** Aim of the task **
Beneath this sentence is a listing. Return its lines from the one containing "El ERP de código abierto" through the last, exactly, and omit the pictures.

** Extracted information **
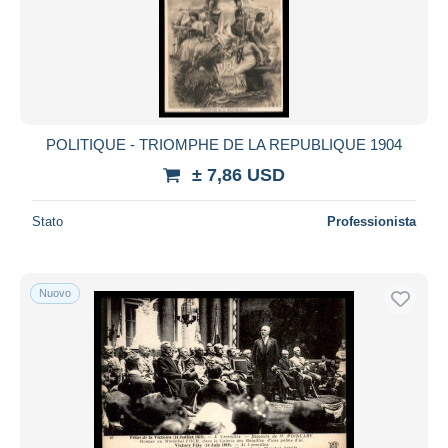
POLITIQUE - TRIOMPHE DE LA REPUBLIQUE 1904
± 7,86 USD
Stato
Professionista
Nuovo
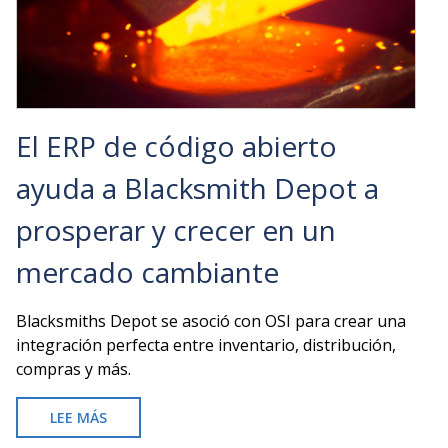
DEL
CLIENTE
CON
UN
ERP
DE
CÓDIGO
El ERP de código abierto
ABIERTO
ayuda a Blacksmith Depot a
prosperar y crecer en un
mercado cambiante
Blacksmiths Depot se asoció con OSI para crear una
integración perfecta entre inventario, distribución,
compras y más.
LEE MÁS
SOBRE
EL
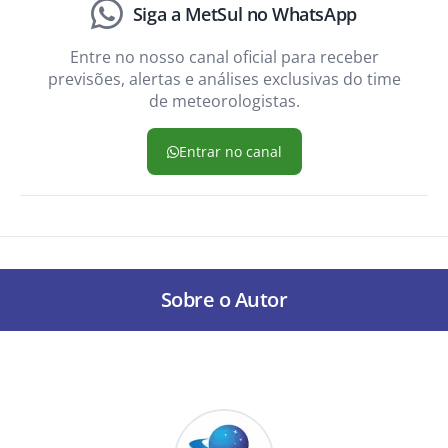
Siga a MetSul no WhatsApp
Entre no nosso canal oficial para receber
previsões, alertas e análises exclusivas do time
de meteorologistas.
Entrar no canal
Sobre o Autor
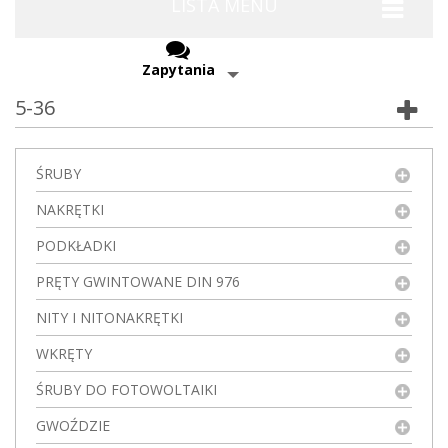
LISTA MENU
Zapytania
5-36
ŚRUBY
NAKRĘTKI
PODKŁADKI
PRĘTY GWINTOWANE DIN 976
NITY I NITONAKRĘTKI
WKRĘTY
ŚRUBY DO FOTOWOLTAIKI
GWOŹDZIE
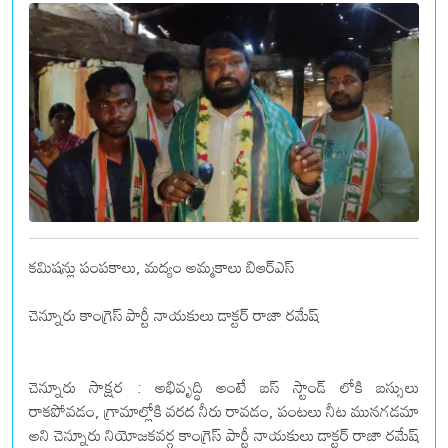
కమిషన్లు పంపకాలు, మద్యం అమ్మకాలు బిఆర్ఎస్
చెన్నూరు కాంగ్రెస్ పార్టీ నాయకులు డాక్టర్ రాజా రమేష్
చెన్నూరు సాక్షర : అభివృద్ధి అంటే బస్ స్టాండ్ లోకి బస్సులు
రాకపోవడం, గ్రామాల్లోకి వరద నీరు రావడం, పంటలు నీట మునగడమా
అని చెన్నూరు నియోజకవర్గ కాంగ్రెస్ పార్టీ నాయకులు డాక్టర్ రాజా రమేష్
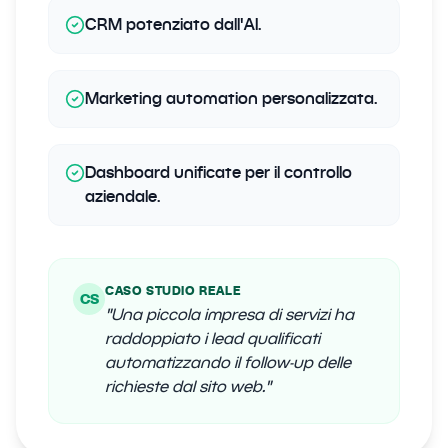
CRM potenziato dall'AI.
Marketing automation personalizzata.
Dashboard unificate per il controllo
aziendale.
CASO STUDIO REALE
CS
"
Una piccola impresa di servizi ha
raddoppiato i lead qualificati
automatizzando il follow-up delle
richieste dal sito web.
"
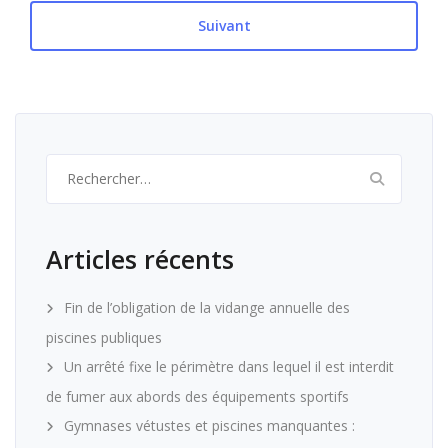
Suivant
Rechercher :
Articles récents
Fin de l’obligation de la vidange annuelle des
piscines publiques
Un arrêté fixe le périmètre dans lequel il est interdit
de fumer aux abords des équipements sportifs
Gymnases vétustes et piscines manquantes :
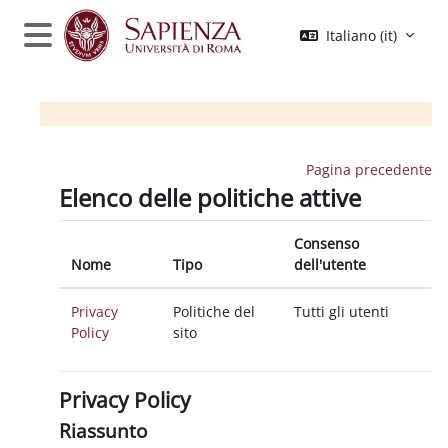
Vai al contenuto principale
Italiano ‎(it)‎
Pannello laterale
Moodle Sapienza
Pagina precedente
Elenco delle politiche attive
Consenso
Nome
Tipo
dell'utente
Privacy
Politiche del
Tutti gli utenti
Policy
sito
Privacy Policy
Riassunto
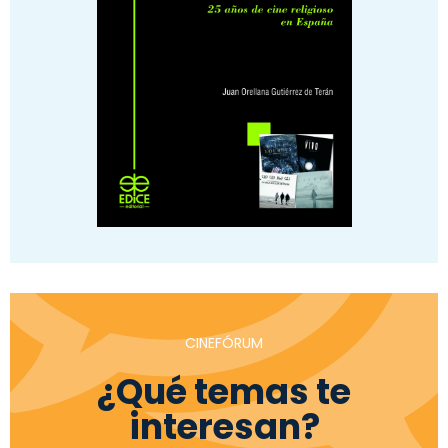
CINEFÓRUM
¿Qué temas te
interesan?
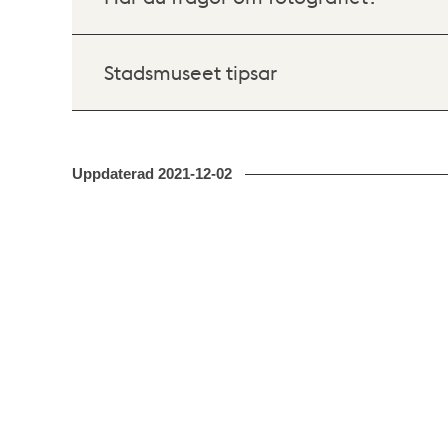
Stadsmuseet tipsar
Uppdaterad
2021-12-02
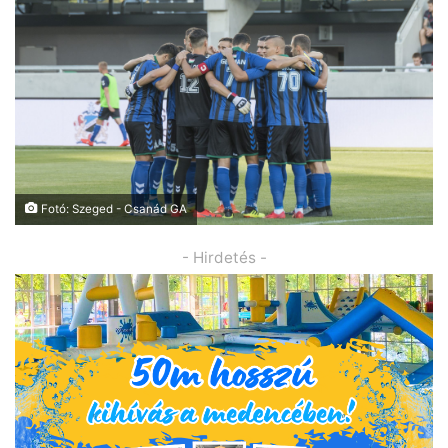
Fotó: Szeged - Csanád GA
- Hirdetés -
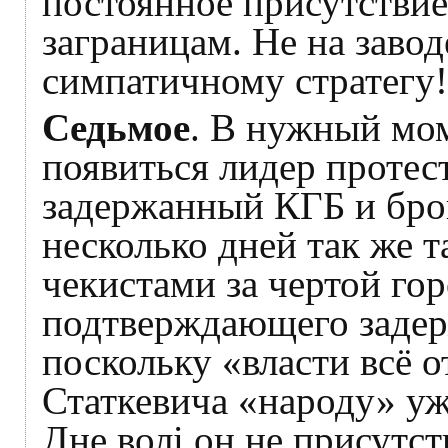
постоянное присутствие
заграницам. Не на заво
симпатичному стратегу!
Седьмое
. В нужный мом
появиться лидер протест
задержанный КГБ и брош
несколько дней так же
чекистами за чертой гор
подтверждающего задерж
поскольку «власти всё 
Статкевича «народу» уж
Дне волі он не присутст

** Exercise response **
El ERP de código abierto
ABIERTO
ayuda a Blacksmith Depot a
prosperar y crecer en un
mercado cambiante
Blacksmiths Depot se asoció con OSI para crear una
integración perfecta entre inventario, distribución,
compras y más.
LEE MÁS
SOBRE
EL
Siga a MetSul no WhatsApp
Entre no nosso canal oficial para receber
previsões, alertas e análises exclusivas do time
de meteorologistas.
Entrar no canal
Sobre o Autor
LISTA MENU
Zapytania
5-36
ŚRUBY
NAKRĘTKI
PODKŁADKI
PRĘTY GWINTOWANE DIN 976
NITY I NITONAKRĘTKI
WKRĘTY
ŚRUBY DO FOTOWOLTAIKI
GWOŹDZIE
కమిషన్లు పంపకాలు, మద్యం అమ్మకాలు బిఆర్ఎస్
చెన్నూరు కాంగ్రెస్ పార్టీ నాయకులు డాక్టర్ రాజా రమేష్
చెన్నూరు సాక్షర : అభివృద్ధి అంటే బస్ స్టాండ్ లోకి బస్సులు
రాకపోవడం, గ్రామాల్లోకి వరద నీరు రావడం, పంటలు నీట మునగడమా
అని చెన్నూరు నియోజకవర్గ కాంగ్రెస్ పార్టీ నాయకులు డాక్టర్ రాజా రమేష్
CRM potenziato dall'AI.
Marketing automation personalizzata.
Dashboard unificate per il controllo
aziendale.
CASO STUDIO REALE
CS
"
Una piccola impresa di servizi ha
raddoppiato i lead qualificati
automatizzando il follow-up delle
richieste dal sito web.
"
Suivant
Rechercher :
Articles récents
Fin de l’obligation de la vidange annuelle des
piscines publiques
Un arrêté fixe le périmètre dans lequel il est interdit
de fumer aux abords des équipements sportifs
Gymnases vétustes et piscines manquantes :
Vai al contenuto principale
Italiano ‎(it)‎
Pannello laterale
Moodle Sapienza
Pagina precedente
Elenco delle politiche attive
Consenso
Nome
Tipo
dell'utente
Privacy
Politiche del
Tutti gli utenti
Policy
sito
Privacy Policy
Riassunto
CINEFÓRUM
¿Qué temas te
interesan?
Stadsmuseet tipsar
Uppdaterad
2021-12-02
Fotó: Szeged - Csanád GA
- Hirdetés -
постоянное присутствие
заграницам. Не на заво
симпатичному стратегу!
Седьмое
. В нужный мом
появиться лидер протест
задержанный КГБ и брош
несколько дней так же
чекистами за чертой гор
подтверждающего задерж
поскольку «власти всё 
Статкевича «народу» уж
Дне волі он не присутст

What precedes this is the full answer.